Task description – Pull every line containing "wäre" from the data.

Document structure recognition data
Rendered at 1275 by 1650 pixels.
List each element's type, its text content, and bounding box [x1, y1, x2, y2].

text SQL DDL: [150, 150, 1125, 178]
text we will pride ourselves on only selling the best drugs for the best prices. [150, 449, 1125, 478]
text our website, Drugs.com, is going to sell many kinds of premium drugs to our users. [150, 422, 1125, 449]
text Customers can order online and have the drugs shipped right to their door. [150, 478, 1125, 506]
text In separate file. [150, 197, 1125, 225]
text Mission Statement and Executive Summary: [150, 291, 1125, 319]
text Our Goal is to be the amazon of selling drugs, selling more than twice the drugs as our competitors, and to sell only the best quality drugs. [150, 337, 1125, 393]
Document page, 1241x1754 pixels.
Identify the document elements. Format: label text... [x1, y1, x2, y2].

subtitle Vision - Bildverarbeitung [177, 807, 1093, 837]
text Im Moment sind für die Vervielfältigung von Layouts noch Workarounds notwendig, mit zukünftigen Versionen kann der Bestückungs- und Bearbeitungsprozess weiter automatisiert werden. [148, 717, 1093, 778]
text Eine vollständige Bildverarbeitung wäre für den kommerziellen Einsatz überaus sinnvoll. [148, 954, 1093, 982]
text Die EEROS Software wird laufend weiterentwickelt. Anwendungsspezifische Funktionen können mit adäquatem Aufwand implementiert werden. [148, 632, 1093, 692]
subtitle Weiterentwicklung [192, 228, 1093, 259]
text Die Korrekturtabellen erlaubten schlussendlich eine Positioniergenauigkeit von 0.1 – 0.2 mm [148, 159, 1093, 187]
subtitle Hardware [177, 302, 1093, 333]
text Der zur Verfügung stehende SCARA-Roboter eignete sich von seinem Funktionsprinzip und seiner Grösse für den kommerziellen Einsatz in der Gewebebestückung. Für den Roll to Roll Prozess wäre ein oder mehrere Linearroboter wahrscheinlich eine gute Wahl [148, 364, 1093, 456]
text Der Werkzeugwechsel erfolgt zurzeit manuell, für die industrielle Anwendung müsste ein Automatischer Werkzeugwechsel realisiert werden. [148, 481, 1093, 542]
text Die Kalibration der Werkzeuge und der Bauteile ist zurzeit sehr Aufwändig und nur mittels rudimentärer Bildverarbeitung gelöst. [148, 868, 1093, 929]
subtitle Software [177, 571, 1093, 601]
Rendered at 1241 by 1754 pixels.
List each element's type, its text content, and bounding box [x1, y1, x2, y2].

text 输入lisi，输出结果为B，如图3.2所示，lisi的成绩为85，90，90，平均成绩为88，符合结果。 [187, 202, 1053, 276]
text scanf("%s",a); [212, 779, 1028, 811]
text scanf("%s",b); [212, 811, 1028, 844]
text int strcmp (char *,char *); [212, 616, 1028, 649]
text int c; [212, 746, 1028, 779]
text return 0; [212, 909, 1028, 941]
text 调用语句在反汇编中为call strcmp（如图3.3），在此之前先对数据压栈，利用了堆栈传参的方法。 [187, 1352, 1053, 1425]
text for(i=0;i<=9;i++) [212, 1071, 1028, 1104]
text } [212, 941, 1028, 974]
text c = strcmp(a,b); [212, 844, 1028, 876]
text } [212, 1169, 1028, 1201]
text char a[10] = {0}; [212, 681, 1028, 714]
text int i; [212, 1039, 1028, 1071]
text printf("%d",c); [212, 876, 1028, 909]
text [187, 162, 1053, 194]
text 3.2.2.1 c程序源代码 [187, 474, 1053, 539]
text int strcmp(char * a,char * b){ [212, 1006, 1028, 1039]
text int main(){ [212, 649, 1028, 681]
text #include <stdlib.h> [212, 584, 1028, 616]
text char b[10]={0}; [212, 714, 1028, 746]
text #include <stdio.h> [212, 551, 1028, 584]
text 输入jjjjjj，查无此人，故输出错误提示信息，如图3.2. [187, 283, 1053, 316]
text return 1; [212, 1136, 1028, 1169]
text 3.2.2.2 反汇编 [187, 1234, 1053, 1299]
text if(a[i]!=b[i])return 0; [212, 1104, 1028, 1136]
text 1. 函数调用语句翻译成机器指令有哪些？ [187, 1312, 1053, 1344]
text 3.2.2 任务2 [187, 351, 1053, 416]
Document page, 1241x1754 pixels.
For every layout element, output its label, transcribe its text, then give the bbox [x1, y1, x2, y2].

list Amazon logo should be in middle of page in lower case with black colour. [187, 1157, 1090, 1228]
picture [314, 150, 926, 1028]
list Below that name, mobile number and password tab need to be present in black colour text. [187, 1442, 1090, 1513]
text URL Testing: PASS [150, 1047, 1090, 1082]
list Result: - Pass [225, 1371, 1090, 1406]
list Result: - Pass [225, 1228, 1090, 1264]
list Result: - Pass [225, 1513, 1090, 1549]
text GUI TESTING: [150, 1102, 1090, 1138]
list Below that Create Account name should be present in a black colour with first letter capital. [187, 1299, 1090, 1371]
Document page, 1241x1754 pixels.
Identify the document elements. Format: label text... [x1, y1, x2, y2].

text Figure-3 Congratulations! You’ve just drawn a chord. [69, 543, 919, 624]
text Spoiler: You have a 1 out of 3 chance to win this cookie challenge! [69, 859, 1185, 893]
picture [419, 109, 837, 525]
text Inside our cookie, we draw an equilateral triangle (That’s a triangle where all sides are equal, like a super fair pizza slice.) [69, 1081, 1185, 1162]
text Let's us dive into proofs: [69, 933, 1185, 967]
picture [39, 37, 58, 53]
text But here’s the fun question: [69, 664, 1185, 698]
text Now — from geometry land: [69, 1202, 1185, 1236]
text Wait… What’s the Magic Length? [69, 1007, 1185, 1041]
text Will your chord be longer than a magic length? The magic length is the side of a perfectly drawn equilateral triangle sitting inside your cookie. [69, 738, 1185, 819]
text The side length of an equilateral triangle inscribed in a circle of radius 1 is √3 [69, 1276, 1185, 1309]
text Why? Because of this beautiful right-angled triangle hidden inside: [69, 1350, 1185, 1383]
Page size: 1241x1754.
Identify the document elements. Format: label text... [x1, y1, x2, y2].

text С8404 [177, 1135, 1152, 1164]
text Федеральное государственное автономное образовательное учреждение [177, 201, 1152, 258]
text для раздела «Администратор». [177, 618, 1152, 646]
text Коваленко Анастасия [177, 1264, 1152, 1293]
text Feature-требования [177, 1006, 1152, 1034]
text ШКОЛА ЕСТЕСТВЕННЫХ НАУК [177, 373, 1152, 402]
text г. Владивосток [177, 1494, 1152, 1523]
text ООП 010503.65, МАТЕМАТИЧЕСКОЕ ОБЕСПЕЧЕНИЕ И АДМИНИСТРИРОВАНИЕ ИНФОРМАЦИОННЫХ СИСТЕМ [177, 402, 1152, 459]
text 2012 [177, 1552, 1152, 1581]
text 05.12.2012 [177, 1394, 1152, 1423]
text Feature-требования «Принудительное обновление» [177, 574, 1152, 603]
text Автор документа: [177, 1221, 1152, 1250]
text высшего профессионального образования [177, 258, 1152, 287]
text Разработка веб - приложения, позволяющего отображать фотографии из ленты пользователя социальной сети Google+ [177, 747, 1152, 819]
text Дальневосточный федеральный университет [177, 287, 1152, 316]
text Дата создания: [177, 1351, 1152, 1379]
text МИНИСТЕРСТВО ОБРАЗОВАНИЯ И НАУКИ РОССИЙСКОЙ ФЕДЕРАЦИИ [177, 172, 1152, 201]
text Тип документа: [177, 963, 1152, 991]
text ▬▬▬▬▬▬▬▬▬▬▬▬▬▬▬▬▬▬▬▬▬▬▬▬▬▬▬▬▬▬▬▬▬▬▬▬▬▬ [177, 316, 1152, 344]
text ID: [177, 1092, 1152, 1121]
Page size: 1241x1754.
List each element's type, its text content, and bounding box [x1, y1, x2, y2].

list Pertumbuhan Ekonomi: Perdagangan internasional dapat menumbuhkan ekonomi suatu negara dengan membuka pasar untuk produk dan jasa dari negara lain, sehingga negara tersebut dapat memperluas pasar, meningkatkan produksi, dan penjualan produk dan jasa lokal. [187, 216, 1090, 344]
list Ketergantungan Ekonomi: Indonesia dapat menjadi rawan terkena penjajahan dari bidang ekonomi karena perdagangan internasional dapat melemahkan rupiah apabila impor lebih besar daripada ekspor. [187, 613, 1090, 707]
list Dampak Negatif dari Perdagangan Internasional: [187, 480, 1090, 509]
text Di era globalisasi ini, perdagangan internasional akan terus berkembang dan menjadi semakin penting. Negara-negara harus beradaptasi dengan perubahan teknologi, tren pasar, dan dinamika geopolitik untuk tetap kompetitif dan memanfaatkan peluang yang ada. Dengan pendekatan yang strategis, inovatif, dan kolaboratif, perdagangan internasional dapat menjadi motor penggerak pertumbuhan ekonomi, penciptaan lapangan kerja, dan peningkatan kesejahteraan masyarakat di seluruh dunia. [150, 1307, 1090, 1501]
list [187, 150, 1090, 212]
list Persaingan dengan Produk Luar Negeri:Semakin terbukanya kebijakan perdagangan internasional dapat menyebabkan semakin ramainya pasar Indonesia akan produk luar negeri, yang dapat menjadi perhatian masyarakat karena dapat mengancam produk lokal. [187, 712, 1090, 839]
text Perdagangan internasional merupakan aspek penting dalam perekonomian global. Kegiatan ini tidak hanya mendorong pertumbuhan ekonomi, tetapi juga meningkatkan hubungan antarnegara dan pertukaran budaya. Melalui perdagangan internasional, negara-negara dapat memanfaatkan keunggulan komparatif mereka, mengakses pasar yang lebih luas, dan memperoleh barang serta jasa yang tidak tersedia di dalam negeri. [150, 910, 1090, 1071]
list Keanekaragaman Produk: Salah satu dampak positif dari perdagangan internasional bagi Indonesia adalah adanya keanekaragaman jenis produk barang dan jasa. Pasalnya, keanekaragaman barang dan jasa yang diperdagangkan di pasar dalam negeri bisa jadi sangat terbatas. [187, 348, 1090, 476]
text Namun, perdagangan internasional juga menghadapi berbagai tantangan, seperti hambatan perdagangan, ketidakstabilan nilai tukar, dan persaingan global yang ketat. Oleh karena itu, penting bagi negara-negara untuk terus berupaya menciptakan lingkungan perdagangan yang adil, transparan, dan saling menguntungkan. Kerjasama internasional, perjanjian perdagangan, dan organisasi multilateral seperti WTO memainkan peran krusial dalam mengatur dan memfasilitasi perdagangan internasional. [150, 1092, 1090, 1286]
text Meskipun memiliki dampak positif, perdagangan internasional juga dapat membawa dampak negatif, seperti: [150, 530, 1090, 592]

Answer to this problem –
text Eine vollständige Bildverarbeitung wäre für den kommerziellen Einsatz überaus sinnvoll. [148, 954, 1093, 982]
text Der zur Verfügung stehende SCARA-Roboter eignete sich von seinem Funktionsprinzip und seiner Grösse für den kommerziellen Einsatz in der Gewebebestückung. Für den Roll to Roll Prozess wäre ein oder mehrere Linearroboter wahrscheinlich eine gute Wahl [148, 364, 1093, 456]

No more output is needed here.